Required task:
Please transcribe the rows below, starting at the line that contains "pose: elev=201.3 azim=54.4" and ending at the end of the rows. Leave the pictures out of your copy.

Entries supplied:

******

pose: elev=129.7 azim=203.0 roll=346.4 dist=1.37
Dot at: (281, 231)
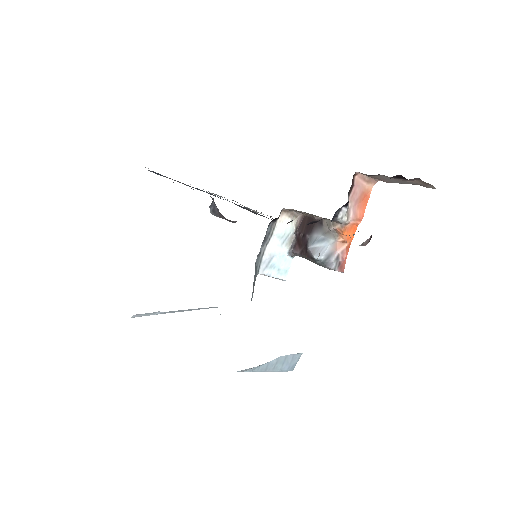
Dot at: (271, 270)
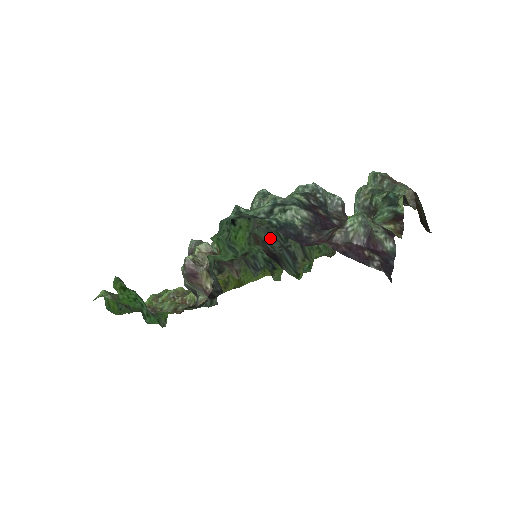
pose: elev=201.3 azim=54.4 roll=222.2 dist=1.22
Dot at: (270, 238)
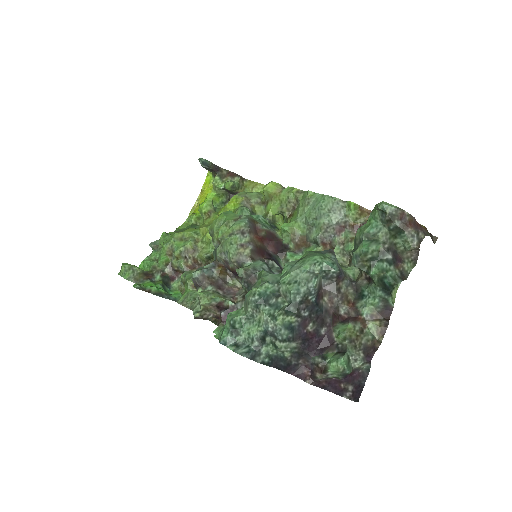
Dot at: (267, 266)
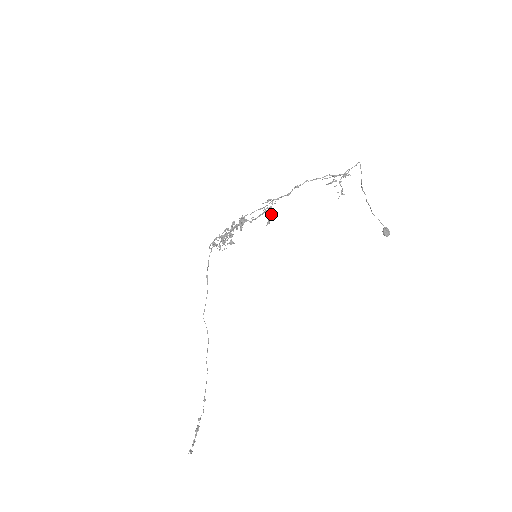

******

Task answer:
pose: elev=201.3 azim=54.4 roll=222.2 dist=1.22
Dot at: (270, 238)
Dot at: (267, 266)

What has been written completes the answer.